Von Lucian Haas | 06.08.2013
    Wenn Forscher etwas Neues entdecken, ist es üblich, dem auch einen passenden Namen zu geben. Der Meeresbiologe Erik Zettler erzählt, wie er zusammen mit Kollegen auf den Begriff der Plastisphäre kam:

    "Denken Sie an die Biosphäre, das ist die dünne Hülle des Lebens auf der Oberfläche eines Planeten. Wir gingen nun aber über zu einer eher mikrobiellen Größenskala. Wie sollten wir diesen dünnen Biofilm auf kleinen, schwimmenden Plastikteilchen nennen? Aus der Analogie heraus kamen wir auf die Bezeichnung Plastisphäre. Es ist der dünne Lebensfilm auf dem Plastikmüll im Meer."

    Doch zurück zur Vorgeschichte: Seit knapp 30 Jahren betreut Erik Zettler ein studentisches Expeditionsprogramm der Boston University in Woods Hole an der Ostküste der USA. Mit Netzen sammelt er regelmäßig kleinste Organismen aus dem Wasser, das sogenannte Plankton, um es mit den Studenten zu analysieren. Im Laufe der Jahre landeten immer mehr Bruchstücke von Plastikmüll, der im Meer treibt, in seinen Fängen. Anfangs sah er ihn nur als störenden Abfall an, aber dann entdeckte er darin ein neues Forschungsfeld.
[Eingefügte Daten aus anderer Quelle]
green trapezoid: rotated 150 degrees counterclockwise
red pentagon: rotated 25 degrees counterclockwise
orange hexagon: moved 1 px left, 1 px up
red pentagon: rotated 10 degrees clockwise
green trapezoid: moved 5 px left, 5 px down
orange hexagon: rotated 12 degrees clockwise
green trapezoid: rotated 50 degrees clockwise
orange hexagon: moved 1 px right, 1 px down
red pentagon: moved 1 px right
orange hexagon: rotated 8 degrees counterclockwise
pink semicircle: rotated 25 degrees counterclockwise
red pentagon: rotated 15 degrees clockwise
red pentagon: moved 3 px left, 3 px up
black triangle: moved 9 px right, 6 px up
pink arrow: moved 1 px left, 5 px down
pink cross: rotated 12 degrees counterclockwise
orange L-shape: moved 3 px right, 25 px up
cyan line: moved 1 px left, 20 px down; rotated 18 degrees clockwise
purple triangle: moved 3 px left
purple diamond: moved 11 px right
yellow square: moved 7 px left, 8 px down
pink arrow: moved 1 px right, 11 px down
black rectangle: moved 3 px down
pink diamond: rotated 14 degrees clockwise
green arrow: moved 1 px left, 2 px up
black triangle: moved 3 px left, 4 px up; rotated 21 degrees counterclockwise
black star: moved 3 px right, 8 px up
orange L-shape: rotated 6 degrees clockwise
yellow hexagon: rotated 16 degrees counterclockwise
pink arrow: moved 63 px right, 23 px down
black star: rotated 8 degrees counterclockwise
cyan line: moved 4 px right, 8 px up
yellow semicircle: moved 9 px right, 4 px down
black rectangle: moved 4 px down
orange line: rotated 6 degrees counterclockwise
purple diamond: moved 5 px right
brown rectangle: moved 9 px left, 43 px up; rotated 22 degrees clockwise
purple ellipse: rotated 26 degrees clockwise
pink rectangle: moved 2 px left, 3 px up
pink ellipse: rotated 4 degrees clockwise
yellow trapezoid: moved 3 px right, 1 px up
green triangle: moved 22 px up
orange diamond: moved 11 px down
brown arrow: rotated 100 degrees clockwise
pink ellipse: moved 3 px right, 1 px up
    "Alles, was im Meerwasser ist, bekommt einen Überzug, so einen schleimigen Biofilm – ganz egal, ob es eine Hafenmole oder ein Schiffsrumpf ist. Deshalb dachten wir, dass auf diesen Plastikstückchen auch irgendetwas sein müsste. Und wir fragten uns: Werden das normale mikrobielle Gemeinschaften sein, die darauf wachsen, oder gibt es auf dem Plastik etwas ganz eigenes?"

    Erik Zettler nahm die Plastikschnipsel aus dem Meer mit ins Labor und untersuchte sie mit einem Elektronenmikroskop. Er sah Bakterien und andere Mikroorganismen, die wie miniaturisierte Seepocken dicht gedrängt die Oberfläche der Kunststoffe überzogen. Zusammen mit Kollegen analysierte er zudem Teile der DNA aus dem Erbgut dieser Mikrobengemeinschaften. Das lieferte erste Einblicke, wie viele unterschiedliche Bakterienarten auf dem Plastik siedeln.

    "Man stelle sich das nur mal vor: Diese Plastikstückchen sind vielleicht halb so groß wie mein kleiner Fingernagel. Und da sind nicht 1000 Organismen darauf, sondern 1000 unterschiedliche Arten von Organismen – also eine relativ große Vielfalt."

    Vor allem ist es eine Vielfalt, die in den sonst eher artenarmen Meeresregionen fern der Küsten so nicht zu finden ist. Erik Zettler macht sich deshalb Gedanken, welchen Einfluss die Plastisphäre auf die marinen Ökosysteme haben könnte.

    "Es gibt riesige Wasserwirbel im Ozean. Darin finden sich Hunderttausende und mehr kleiner Plastikstückchen pro Quadratkilometer. Sie sind zwar sehr klein und fein verteilt, aber es ist doch eine große Menge Plastik. Wenn jedes Stück davon eine Bakteriengemeinschaft trägt, die nicht unbedingt heimisch ist für die Region, dann könnte das langfristig die Ökosysteme auf hoher See beeinträchtigen."

    Auch Bakterien brauchen Nährstoffe. Im offenen Meer könnte die Plastisphäre mit dem ursprünglichen Plankton um die knappen Ressourcen konkurrieren. Das könnte die marine Nahrungskette beeinflussen. Erik Zettler fand zudem auf dem Plastik häufig Bakterien einer Gattung namens Vibrio. Einige Arten dieser Mikroben gelten als Krankheitserreger. Beispielsweise wird Cholera von einer Vibrio-Art ausgelöst. Es ist denkbar, dass der Plastikmüll dazu beiträgt, Krankheiten im Meer zu verbreiten.

    "Wir wissen, dass Fische diese Plastikstückchen fressen. Es wäre also möglich, dass daran haftende Krankheitserreger und Giftstoffe am Ende auch in unsere Nahrung gelangen können. Ich möchte hier nicht Alarm schlagen und sagen, dass ein Gesundheitsrisiko besteht. Aber wir sollten auf jeden Fall mehr dazu forschen, gerade weil wir bisher so wenig darüber wissen."

    Eindeutige Belege für negative Folgen der Plastisphäre auf das Leben im Meer hat Erik Zettler noch nicht gefunden. Aber er will sich nun detailliert solchen Fragen widmen. Unter anderem will er als nächstes einzelne Vibrio-Bakterien vom Plastik auf Nährböden im Labor übertragen und vermehren. So kann er testen, ob es sich wirklich um Krankheitserreger handelt.